_EXTRAIT FOURNI_
=-=-=-=-=

L’internet des objets : une passion française

On savait la France à la pointe des technologies télécom. Elle l’illustre une fois de plus avec une frénésie d’innovations dans le domaine des réseaux de télécommunication dédiés à l’Internet des Objets (IdO). Malheureusement, les start-up françaises ne font souvent que tirer les marrons du feu pour des entreprises nord-américaines et se retrouvent en concurrence frontale entre elles et avec ces dernières…

Cycleo, Sigfox et Qowisio sont trois start-up pionnières, nées dans les années 2009-2010, qui ont développé un concept très innovant : des réseaux à très bas débit propres à transporter les données émises par les objets connectés, à bas coût et avec une faible consommation. Puisque les objets n’ont que peu de données à transmettre, l’idée est qu’il est inutile de se reposer sur des réseaux traditionnels, puissants mais surdimensionnés, coûteux et gourmands en énergie. Intérêt connexe de leurs technologies : il suffit de très peu d’antennes pour couvrir un vaste territoire.

=-=-=-=-=

_ENTRÉES EXTRAITES_
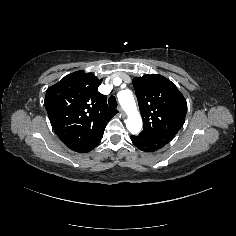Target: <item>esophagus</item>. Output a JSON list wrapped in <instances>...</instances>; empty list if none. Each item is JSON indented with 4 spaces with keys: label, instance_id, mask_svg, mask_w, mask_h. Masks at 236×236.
<instances>
[{
    "label": "esophagus",
    "instance_id": "1",
    "mask_svg": "<svg viewBox=\"0 0 236 236\" xmlns=\"http://www.w3.org/2000/svg\"><path fill=\"white\" fill-rule=\"evenodd\" d=\"M118 110H119V113H120L121 117L124 118L126 116L124 110L121 107H119Z\"/></svg>",
    "mask_w": 236,
    "mask_h": 236
}]
</instances>
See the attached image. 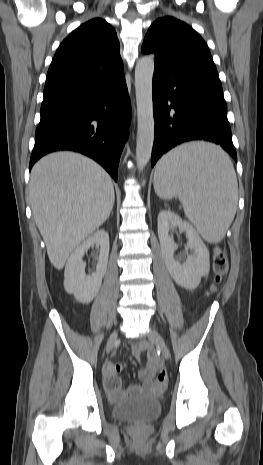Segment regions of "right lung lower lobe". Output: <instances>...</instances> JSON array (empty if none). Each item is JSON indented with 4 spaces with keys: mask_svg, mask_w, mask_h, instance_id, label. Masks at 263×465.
Wrapping results in <instances>:
<instances>
[{
    "mask_svg": "<svg viewBox=\"0 0 263 465\" xmlns=\"http://www.w3.org/2000/svg\"><path fill=\"white\" fill-rule=\"evenodd\" d=\"M130 110L124 74L44 95L29 169L48 153L72 150L93 158L117 181Z\"/></svg>",
    "mask_w": 263,
    "mask_h": 465,
    "instance_id": "right-lung-lower-lobe-1",
    "label": "right lung lower lobe"
}]
</instances>
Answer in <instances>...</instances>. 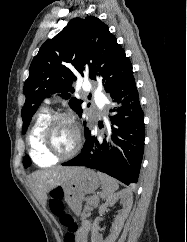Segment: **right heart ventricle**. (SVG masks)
Wrapping results in <instances>:
<instances>
[{
	"label": "right heart ventricle",
	"instance_id": "right-heart-ventricle-1",
	"mask_svg": "<svg viewBox=\"0 0 187 242\" xmlns=\"http://www.w3.org/2000/svg\"><path fill=\"white\" fill-rule=\"evenodd\" d=\"M51 117V113L48 109H43L37 116L35 123L29 134V153L32 160L41 167H47L54 165L57 159L48 157L44 154L40 138L42 130L47 123L48 119Z\"/></svg>",
	"mask_w": 187,
	"mask_h": 242
}]
</instances>
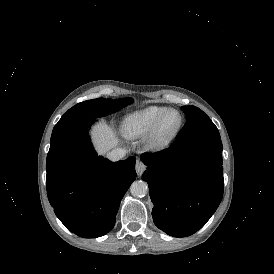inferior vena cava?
Returning <instances> with one entry per match:
<instances>
[{
	"instance_id": "1",
	"label": "inferior vena cava",
	"mask_w": 274,
	"mask_h": 274,
	"mask_svg": "<svg viewBox=\"0 0 274 274\" xmlns=\"http://www.w3.org/2000/svg\"><path fill=\"white\" fill-rule=\"evenodd\" d=\"M127 154V151L125 149L116 147L113 150L109 151L107 153L108 158H110L113 161H117L120 159H123Z\"/></svg>"
}]
</instances>
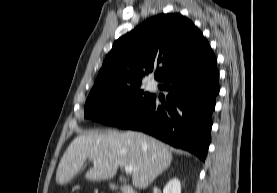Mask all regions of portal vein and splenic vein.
<instances>
[{
  "mask_svg": "<svg viewBox=\"0 0 277 193\" xmlns=\"http://www.w3.org/2000/svg\"><path fill=\"white\" fill-rule=\"evenodd\" d=\"M134 168L132 166H125V172L126 173H132Z\"/></svg>",
  "mask_w": 277,
  "mask_h": 193,
  "instance_id": "1",
  "label": "portal vein and splenic vein"
}]
</instances>
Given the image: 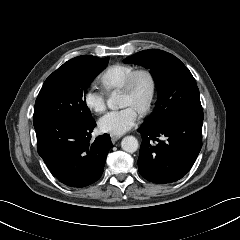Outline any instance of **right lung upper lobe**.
I'll return each mask as SVG.
<instances>
[{"mask_svg": "<svg viewBox=\"0 0 240 240\" xmlns=\"http://www.w3.org/2000/svg\"><path fill=\"white\" fill-rule=\"evenodd\" d=\"M96 58L97 57L91 56V55L78 56V57H75V58L67 61L66 63H64L60 67V69L70 67V66H73V65L89 64V63L95 61Z\"/></svg>", "mask_w": 240, "mask_h": 240, "instance_id": "obj_1", "label": "right lung upper lobe"}]
</instances>
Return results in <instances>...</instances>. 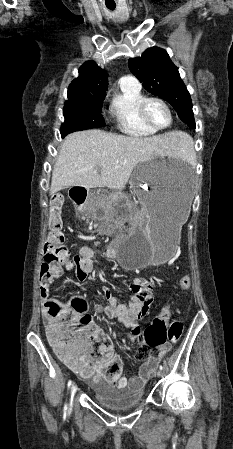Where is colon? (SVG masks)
Listing matches in <instances>:
<instances>
[{"mask_svg": "<svg viewBox=\"0 0 233 449\" xmlns=\"http://www.w3.org/2000/svg\"><path fill=\"white\" fill-rule=\"evenodd\" d=\"M63 200L59 196H54L50 200V215L48 224V233L44 242V262L43 265L58 262L69 261V248L65 244L63 234V219L61 215ZM190 277L184 276L178 279V289L182 294L190 288ZM87 303L84 299L76 298L72 303L73 313L69 319L64 322V317L58 303L48 301L44 304V317L48 322V338L57 354L70 367L77 368L81 360L76 358L66 343V337L76 334L74 344L78 351L85 352L93 350L95 343L99 344V357L105 354L101 347L112 345L107 336L100 335L96 327L92 324L89 315L84 314ZM183 325L177 319H172L168 309L163 308L162 312L155 316L144 333L138 338V342L143 352L139 354L142 358L144 353L150 352L154 348L167 347L170 343H176L182 336ZM106 365L107 361L102 360Z\"/></svg>", "mask_w": 233, "mask_h": 449, "instance_id": "1", "label": "colon"}]
</instances>
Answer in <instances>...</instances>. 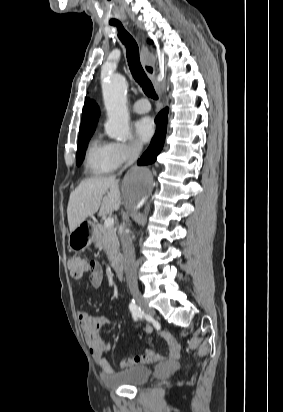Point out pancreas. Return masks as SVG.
I'll list each match as a JSON object with an SVG mask.
<instances>
[{
  "label": "pancreas",
  "instance_id": "1",
  "mask_svg": "<svg viewBox=\"0 0 283 412\" xmlns=\"http://www.w3.org/2000/svg\"><path fill=\"white\" fill-rule=\"evenodd\" d=\"M95 245L103 249L114 265L119 251V240L116 230L113 227L106 228L102 224H97L93 231Z\"/></svg>",
  "mask_w": 283,
  "mask_h": 412
}]
</instances>
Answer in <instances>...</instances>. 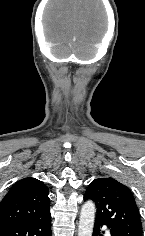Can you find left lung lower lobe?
Masks as SVG:
<instances>
[{
  "label": "left lung lower lobe",
  "mask_w": 145,
  "mask_h": 236,
  "mask_svg": "<svg viewBox=\"0 0 145 236\" xmlns=\"http://www.w3.org/2000/svg\"><path fill=\"white\" fill-rule=\"evenodd\" d=\"M103 224L104 223L96 219L94 230H93V236H103L102 234H100V228L102 227ZM111 236H114V235L111 233Z\"/></svg>",
  "instance_id": "left-lung-lower-lobe-1"
}]
</instances>
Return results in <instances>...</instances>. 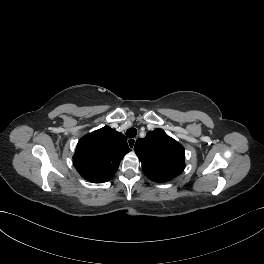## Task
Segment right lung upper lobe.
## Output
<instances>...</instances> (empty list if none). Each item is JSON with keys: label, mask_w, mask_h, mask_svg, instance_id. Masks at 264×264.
Returning a JSON list of instances; mask_svg holds the SVG:
<instances>
[{"label": "right lung upper lobe", "mask_w": 264, "mask_h": 264, "mask_svg": "<svg viewBox=\"0 0 264 264\" xmlns=\"http://www.w3.org/2000/svg\"><path fill=\"white\" fill-rule=\"evenodd\" d=\"M129 151L126 137L105 126L79 140L73 163L83 178L103 183L114 177L120 161Z\"/></svg>", "instance_id": "cb5924a9"}]
</instances>
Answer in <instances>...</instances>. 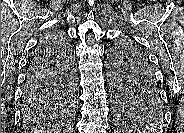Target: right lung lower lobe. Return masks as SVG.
Instances as JSON below:
<instances>
[{
  "mask_svg": "<svg viewBox=\"0 0 184 133\" xmlns=\"http://www.w3.org/2000/svg\"><path fill=\"white\" fill-rule=\"evenodd\" d=\"M63 46L53 37L45 36L28 61L23 100H48L62 75ZM71 54V53H70Z\"/></svg>",
  "mask_w": 184,
  "mask_h": 133,
  "instance_id": "right-lung-lower-lobe-1",
  "label": "right lung lower lobe"
}]
</instances>
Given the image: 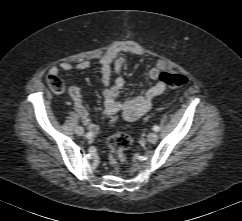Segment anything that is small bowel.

=-=-=-=-=

_ACTIONS REQUISES_
1. Traduisez en anglais la phrase suivante de l’extrait sur l’Internet des objets : « On savait la France à la pointe des technologies télécom. »
2. Modifiez l’extrait sur l’Internet des objets en recopiant le passage qui va de "Cycleo, Sigfox et" jusqu’à "un vaste territoire.", avec "consommation réduite" à la place de "faible consommation".

_LES RÉPONSES_
1. France was known to be at the forefront of telecom technologies.

2.
Cycleo, Sigfox et Qowisio sont trois start-up pionnières, nées dans les années 2009-2010, qui ont développé un concept très innovant : des réseaux à très bas débit propres à transporter les données émises par les objets connectés, à bas coût et avec une consommation réduite. Puisque les objets n’ont que peu de données à transmettre, l’idée est qu’il est inutile de se reposer sur des réseaux traditionnels, puissants mais surdimensionnés, coûteux et gourmands en énergie. Intérêt connexe de leurs technologies : il suffit de très peu d’antennes pour couvrir un vaste territoire.